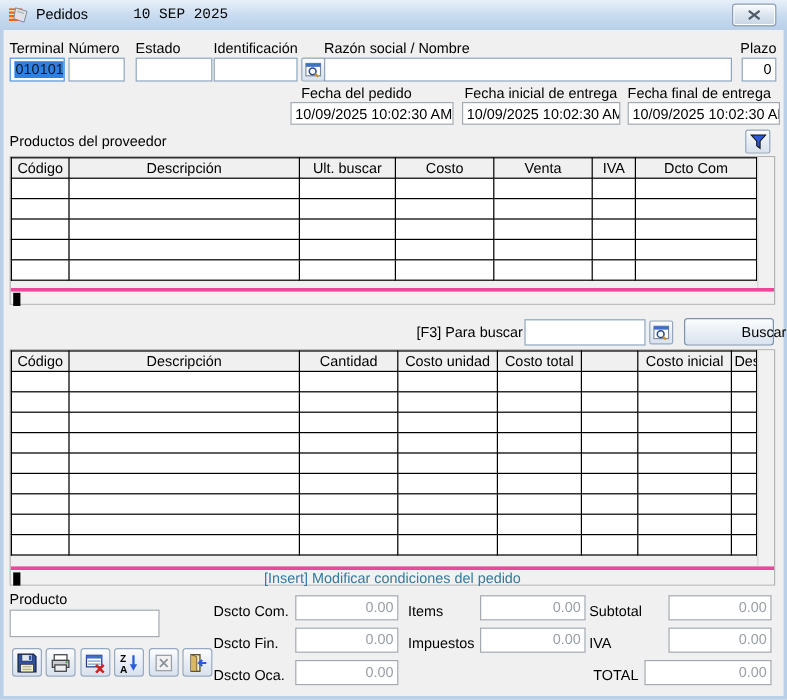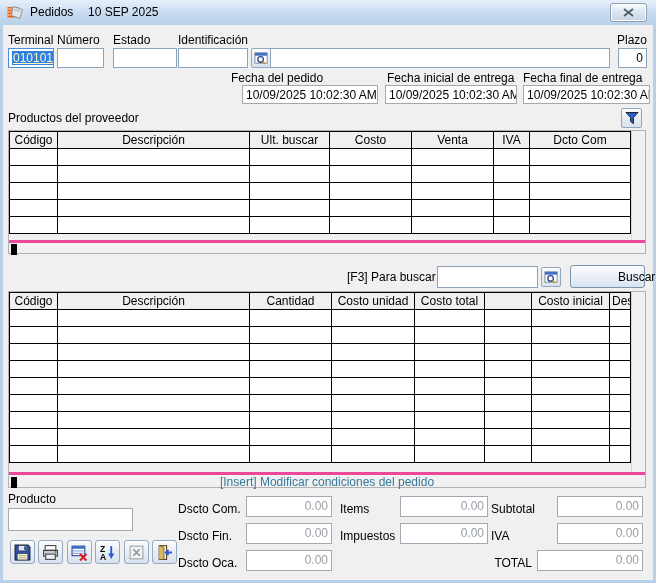--- a/index.html
+++ b/index.html
@@ -2,29 +2,29 @@
 <html><head>
 <meta charset="utf-8">
 <style>
   * { box-sizing: border-box; }
   body { margin:0; font-family:"Liberation Sans", sans-serif; font-size:12px; color:#000; background:#e8e8e8; }
   .window { position:relative; width:656px; height:583px; background:#b9d0e8; overflow:hidden; }
   .titlebar { position:absolute; left:0; top:0; width:656px; height:25px;
               background:linear-gradient(#e7f0fa, #c7daf0 55%, #b9d0e8); }
   .title-icon { position:absolute; left:7px; top:4px; width:17px; height:17px; }
   .title-text { position:absolute; left:30px; top:0; height:25px; line-height:25px; }
-  .title-date { position:absolute; left:88px; top:0; height:25px; line-height:25px; }
+  .title-date { position:absolute; left:111px; top:0; height:25px; line-height:25px;font-family:Liberation Mono, monospace; }
   .close-btn { position:absolute; left:610px; top:3px; width:37px; height:19px; border:1px solid #8fa0b4;
                border-radius:3px; background:linear-gradient(#fbfcfd,#dde6f0 45%,#c8d5e6);
                display:flex; align-items:center; justify-content:center; box-shadow:inset 0 0 0 1px #fff; }
   .content { position:absolute; left:3px; top:25px; width:650px; height:555px; background:#f0f0f0; }
   .lbl { position:absolute; white-space:nowrap; }
   .input { position:absolute; background:#fff; border:1px solid #8ba3bd; padding:0 3px; line-height:18px; overflow:hidden; white-space:nowrap; }
   .input.gray-border { border-color:#a2a9b1; }
-  .sel { background:#2f80e0; color:#fef9c3; padding:0 1px;text-decoration:underline; }
+  .sel { background:#2f80e0; color:#0f172a; padding:0 1px; }
   .right { text-align:right; }
   .val-gray { color:#999fa6; }
   .mini-btn { position:absolute; width:20px; height:20px; border:1px solid #93a6bd; border-radius:2px;
               background:linear-gradient(#fdfdfe,#e9eef5 45%,#d9e2ee); display:flex; align-items:center; justify-content:center; padding:0; }
   .push-btn { position:absolute; border:1px solid #7d93ad; border-radius:3px;
               background:linear-gradient(#fcfdfe,#ebf0f7 45%,#d9e3f0); text-align:center; }
   .tbl-panel { position:absolute; background:#f0f0f0; border:1px solid #b2b2b2; }
   table.grid { border-collapse:collapse; table-layout:fixed; position:absolute; left:0; top:0;text-align:center; }
   table.grid th { font-weight:normal; border:1px solid #000; height:17px; padding:0 2px; background:#f0f0f0; overflow:hidden; white-space:nowrap; }
   table.grid td { border:1px solid #000; height:17px; padding:0 2px; background:#fff; overflow:hidden; }
@@ -55,38 +55,39 @@
       </svg>
     </button>
   </div>
 
   <div class="content"></div>
 
   <div class="lbl" style="left:8px; top:33px;">Terminal</div>
   <div class="lbl" style="left:57px; top:33px;">Número</div>
   <div class="lbl" style="left:113px; top:33px;">Estado</div>
   <div class="lbl" style="left:178px; top:33px;">Identificación</div>
+  <div class="lbl" style="left:270px; top:33px;">Razón social / Nombre</div>
   <div class="lbl right" style="left:600px; top:33px; width:47px;">Plazo</div>
 
   <div class="input" style="left:8px; top:48px; width:46px; height:20px; border-color:#4a90d9;"><span class="sel">010101</span></div>
   <div class="input" style="left:57px; top:48px; width:47px; height:20px;"></div>
   <div class="input" style="left:113px; top:48px; width:64px; height:20px;"></div>
   <div class="input" style="left:178px; top:48px; width:70px; height:20px;"></div>
   <button class="mini-btn" style="left:251px; top:48px;">
     <svg width="15" height="15" viewBox="0 0 16 16">
       <rect x="1" y="2" width="13" height="11" fill="#fff" stroke="#7a8a9a"></rect>
       <rect x="1" y="2" width="13" height="3" fill="#3d6fc4"></rect>
       <circle cx="7" cy="9" r="3" fill="none" stroke="#2b4a8c" stroke-width="1.4"></circle>
       <line x1="9.2" y1="11.2" x2="11.8" y2="13.8" stroke="#c89020" stroke-width="1.8"></line>
     </svg>
   </button>
   <div class="input" style="left:270px; top:48px; width:340px; height:20px;"></div>
   <div class="input right" style="left:618px; top:48px; width:29px; height:20px;">0</div>
 
-  <div class="lbl" style="left:231px; top:71px;">Fecha del pedido</div>
+  <div class="lbl" style="left:251px; top:71px;">Fecha del pedido</div>
   <div class="lbl" style="left:387px; top:71px;">Fecha inicial de entrega</div>
   <div class="lbl" style="left:523px; top:71px;">Fecha final de entrega</div>
   <div class="input gray-border" style="left:242px; top:85px; width:136px; height:19px; text-align:center;">10/09/2025 10:02:30 AM</div>
   <div class="input gray-border" style="left:385px; top:85px; width:132px; height:19px; text-align:center;">10/09/2025 10:02:30 AM</div>
   <div class="input gray-border" style="left:523px; top:85px; width:127px; height:19px; text-align:center;">10/09/2025 10:02:30 AM</div>
 
   <div class="lbl" style="left:8px; top:111px;">Productos del proveedor</div>
   <button class="mini-btn" style="left:621px; top:108px; width:21px; height:20px;">
     <svg width="14" height="14" viewBox="0 0 14 14">
       <path d="M1 1.5 H13 L8.4 6.6 V12.6 L5.6 10.4 V6.6 Z" fill="#2b5bd7" stroke="#111" stroke-width="0.9"></path>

■ Exercise requirements ■
Scan the listing above and work out how many of its lines contain the word "padding". Report only that number.

■ Written solution ■
6